Exercise a
In the records, rewrite everything from "common name: Striped-cucumber" down to "genus: Sarcomyxa", changing "scientific name" to "binomial name" and leaving all else the same. Return only those lines.

Truck Accident at the Church
Running a fleet of 10-plus trucks was always a business challenge, as the trucks delivered the foods to our customers in Delaware, Baltimore, Washington DC, and throughout Virginia. One memorable time, I received a call from the Washington Cathedral on erev Shabbos. One of our vehicles making a delivery to the Cathedral’s gift shop drove under a gate where a wooden icon of religious importance sat on the top of the gate structure. The truck unfortunately didn’t clear the structure and lifted the extremely valuable, antique, hand-carved wooden religious icon right off the gate, and the icon was now resting on the truck. A crane would be necessary to lift the icon off the truck to prevent serious damage. Oy vey, what a shanda! Why did it have to be a church? We brought in a crane, and the truck came back before Shabbos.
Yom Kippur in Jail – Almost!
It was erev Yom Kippur, and the company was closing early. I got a morning emergency call from a Pikesville deli needing five cases of crackers for their hundreds of Yom Kippur fish and lox platters going out that day for breaking the fast on motzai Yom Tov. All the trucks were gone, but this was a good customer, so I got a fellow from the warehouse to take my personal car and make the important delivery.
Since it was erev Yom Kippur, I explained to the warehouseman exactly what to do: Go to the customer, make the delivery, and come back immediately without any delay, so that I can go home before the taanis and prepare for Yom Tov. About three hours later I was a bit concerned. The driver had not returned, so I called the customer who confirmed the delivery had been made. Suddenly, three uniformed city policeman came down the hall to my office. They informed me that my car was involved in a drug transaction, and I was taken by the police to Whitelock Street, where I saw a swat team surrounding my car and my driver with his hands on the roof being frisked by drug agents. Car seats were being removed, trunk, and all doors were opened. There must have been 10 squad cars surrounding my vehicle. I envisioned spending Yom Kippur in jail. My driver had picked up a passenger who was involved in a drug drop with my vehicle. My driver and his criminal passenger were arrested, and I convinced the police that neither I nor my vehicle were guilty of anything. It was a miracle that I made Kol Nidrei that night.

Given entries
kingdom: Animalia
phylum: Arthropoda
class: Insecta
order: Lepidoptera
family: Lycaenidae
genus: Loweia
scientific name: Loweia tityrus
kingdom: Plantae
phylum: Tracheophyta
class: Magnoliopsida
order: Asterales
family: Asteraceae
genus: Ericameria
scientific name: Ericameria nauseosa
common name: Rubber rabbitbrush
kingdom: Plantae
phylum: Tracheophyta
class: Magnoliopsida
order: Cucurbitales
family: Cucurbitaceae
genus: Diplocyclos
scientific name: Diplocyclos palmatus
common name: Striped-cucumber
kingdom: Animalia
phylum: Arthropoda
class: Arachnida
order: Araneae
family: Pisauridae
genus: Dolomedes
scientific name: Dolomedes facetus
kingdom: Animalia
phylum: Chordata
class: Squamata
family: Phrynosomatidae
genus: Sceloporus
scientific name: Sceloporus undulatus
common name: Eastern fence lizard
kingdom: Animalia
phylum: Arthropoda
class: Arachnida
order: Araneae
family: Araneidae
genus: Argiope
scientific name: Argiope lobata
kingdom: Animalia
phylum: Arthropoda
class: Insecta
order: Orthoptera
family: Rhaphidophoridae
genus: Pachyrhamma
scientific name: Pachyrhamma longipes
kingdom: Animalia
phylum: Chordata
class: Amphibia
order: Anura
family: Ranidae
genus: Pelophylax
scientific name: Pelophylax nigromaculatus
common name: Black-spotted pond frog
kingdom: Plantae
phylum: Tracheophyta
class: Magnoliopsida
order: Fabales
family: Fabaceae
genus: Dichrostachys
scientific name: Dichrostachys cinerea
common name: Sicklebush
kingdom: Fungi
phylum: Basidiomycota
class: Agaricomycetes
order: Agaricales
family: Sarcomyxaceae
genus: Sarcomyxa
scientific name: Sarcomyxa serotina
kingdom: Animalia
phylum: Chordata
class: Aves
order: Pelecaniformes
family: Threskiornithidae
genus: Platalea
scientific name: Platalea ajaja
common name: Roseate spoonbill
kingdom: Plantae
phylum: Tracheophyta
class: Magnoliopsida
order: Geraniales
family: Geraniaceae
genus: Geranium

Exercise b
Copy, word for word from the account of the delivery mishaps, everything from "It was erev Yom Kippur, and" down to "the important delivery.".

Expected output a
common name: Striped-cucumber
kingdom: Animalia
phylum: Arthropoda
class: Arachnida
order: Araneae
family: Pisauridae
genus: Dolomedes
binomial name: Dolomedes facetus
kingdom: Animalia
phylum: Chordata
class: Squamata
family: Phrynosomatidae
genus: Sceloporus
binomial name: Sceloporus undulatus
common name: Eastern fence lizard
kingdom: Animalia
phylum: Arthropoda
class: Arachnida
order: Araneae
family: Araneidae
genus: Argiope
binomial name: Argiope lobata
kingdom: Animalia
phylum: Arthropoda
class: Insecta
order: Orthoptera
family: Rhaphidophoridae
genus: Pachyrhamma
binomial name: Pachyrhamma longipes
kingdom: Animalia
phylum: Chordata
class: Amphibia
order: Anura
family: Ranidae
genus: Pelophylax
binomial name: Pelophylax nigromaculatus
common name: Black-spotted pond frog
kingdom: Plantae
phylum: Tracheophyta
class: Magnoliopsida
order: Fabales
family: Fabaceae
genus: Dichrostachys
binomial name: Dichrostachys cinerea
common name: Sicklebush
kingdom: Fungi
phylum: Basidiomycota
class: Agaricomycetes
order: Agaricales
family: Sarcomyxaceae
genus: Sarcomyxa

Expected output b
It was erev Yom Kippur, and the company was closing early. I got a morning emergency call from a Pikesville deli needing five cases of crackers for their hundreds of Yom Kippur fish and lox platters going out that day for breaking the fast on motzai Yom Tov. All the trucks were gone, but this was a good customer, so I got a fellow from the warehouse to take my personal car and make the important delivery.